Throughout the last year, we’ve succeeded in our goal to empower subject matter experts to improve Wikipedia’s coverage of an international emergency. Wikipedia’s quality has improved substantially, and the experts themselves overwhelmingly had positive experiences. Our 99 program participants edited 256 articles (including 20 new articles), which have been read more than 17 million times since the start of the pandemic (as of March 2021).

I had no confidence about digging in or teaching myself. Now, I understand where to start and the role of content experts like myself in Wikipedia.
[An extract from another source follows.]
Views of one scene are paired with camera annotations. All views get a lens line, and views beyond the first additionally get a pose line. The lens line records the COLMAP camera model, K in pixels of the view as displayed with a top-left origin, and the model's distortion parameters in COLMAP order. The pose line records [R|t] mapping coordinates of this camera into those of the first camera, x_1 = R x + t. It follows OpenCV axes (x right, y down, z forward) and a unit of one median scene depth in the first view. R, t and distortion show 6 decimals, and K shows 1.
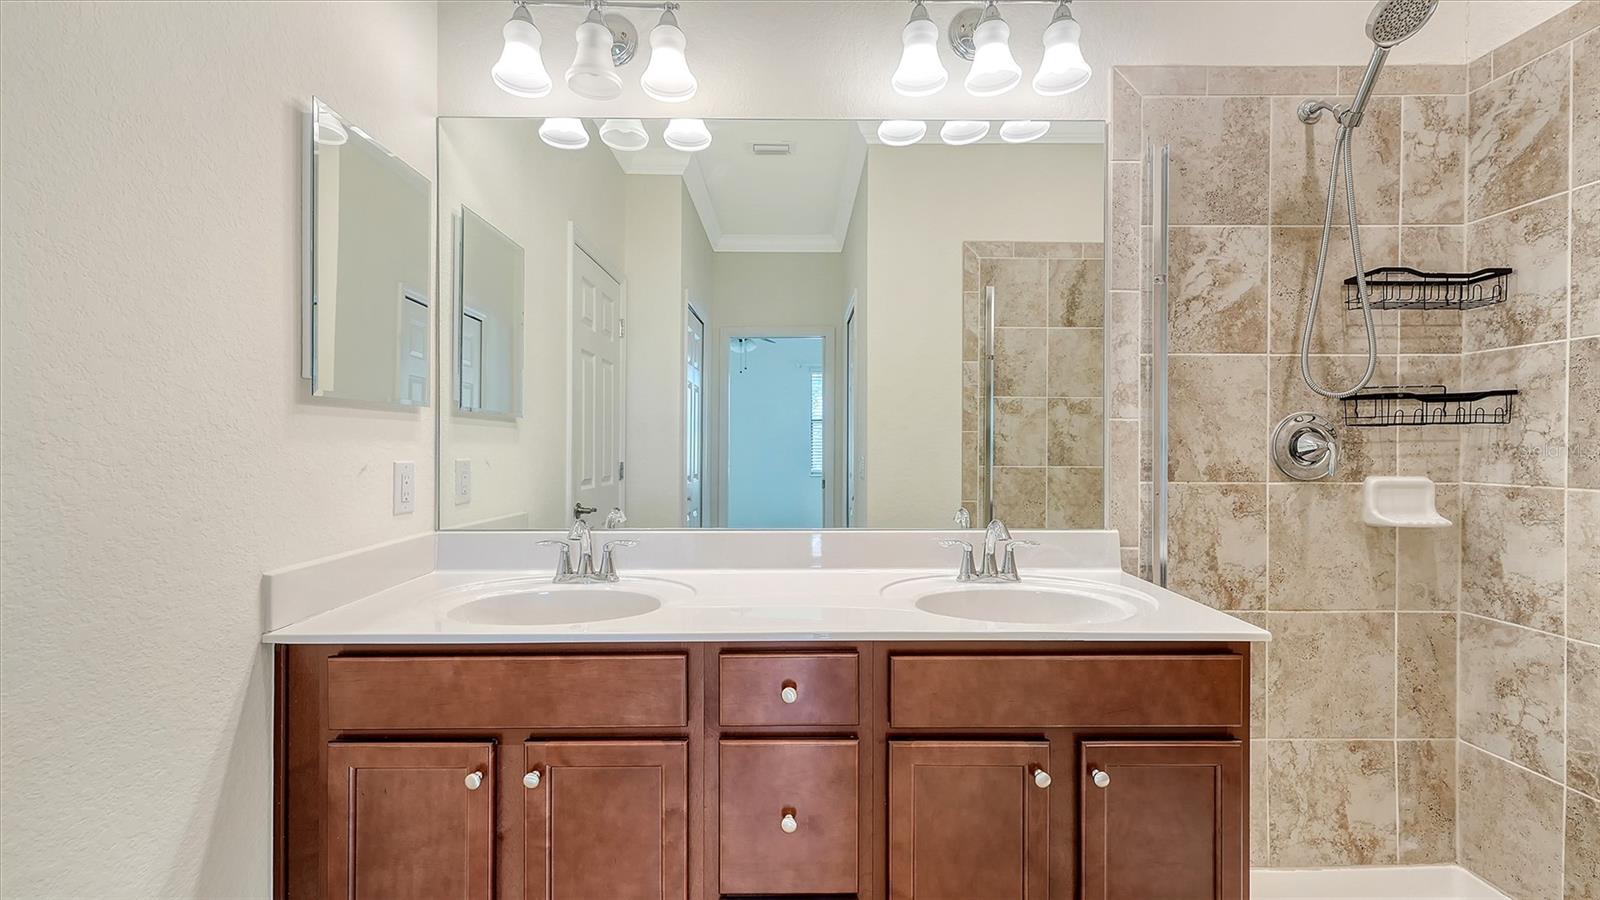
lens RADIAL K [[656.8, 0, 800.0], [0, 656.8, 450.0], [0, 0, 1]] dist [0.002052, 0.000529]
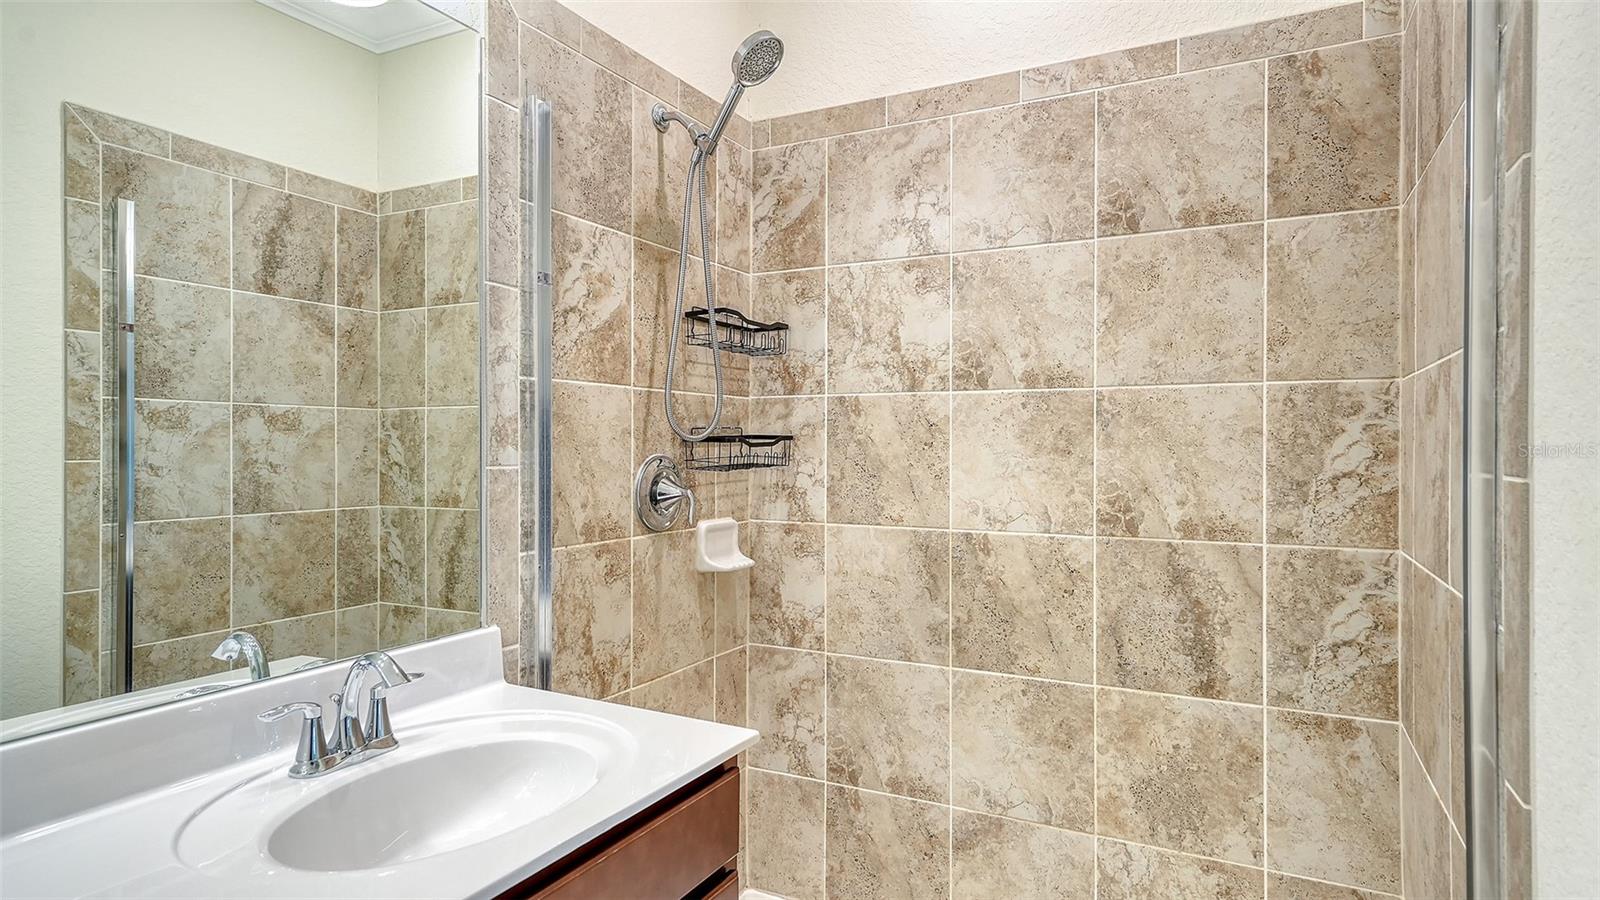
lens RADIAL K [[877.7, 0, 800.0], [0, 877.7, 450.0], [0, 0, 1]] dist [0.016097, -0.000680]
pose [[0.476188, -0.003887, 0.879335, -0.186350], [0.007288, 0.999973, 0.000473, -0.063204], [-0.879313, 0.006183, 0.476203, 0.268430]]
— Robin Kolodny, Professor and Chair, Department of Political Science at Temple University

One of the challenges of writing about contemporary events unfolding by the hour and day is it’s hard to get a sense of the relative importance of something in the context it’s happening. As a result, many articles related to the pandemic have ballooned in size, and have imbalances in coverage within the article. What is important month-to-month as the pandemic has continued also changes drastically. We devoted some class time to discussing how unreadable some articles are becoming. But it is more difficult to pare down articles than it is to add to them. Removing content from articles while preserving their flow can be challenging. Future courses could focus more on the art of editing instead of adding to COVID-related articles.

Our final courses began in early January 2021, when vaccines were still extremely limited in supply. Vaccine distribution opens a new aspect of the pandemic that needs coverage on Wikipedia. And while our work focused on many areas of equity as it related to COVID, we are confident there is more that could be done in that aspect of coverage.

Our key question was: Can we empower subject matter experts across the United States to meaningfully improve the quality of English Wikipedia’s coverage of state and regional responses to the COVID-19 pandemic, providing Wikipedia’s readers information they’re seeking?

Nearly one year later, we can firmly attest the answer is yes. By improving 32 state, 6 region, and 10 impact-of COVID articles on Wikipedia, our participants have provided critical information that was otherwise missing — information that has been viewed by millions of readers. We are deeply grateful to our excellent staff teachers, who guided these experts to making valuable contributions to highly read pages; to our course sponsor who made offering these course to participants for free possible; and to the participants themselves for dedicating hours of their live — during a global pandemic! — to improving the world’s understanding of that emergency.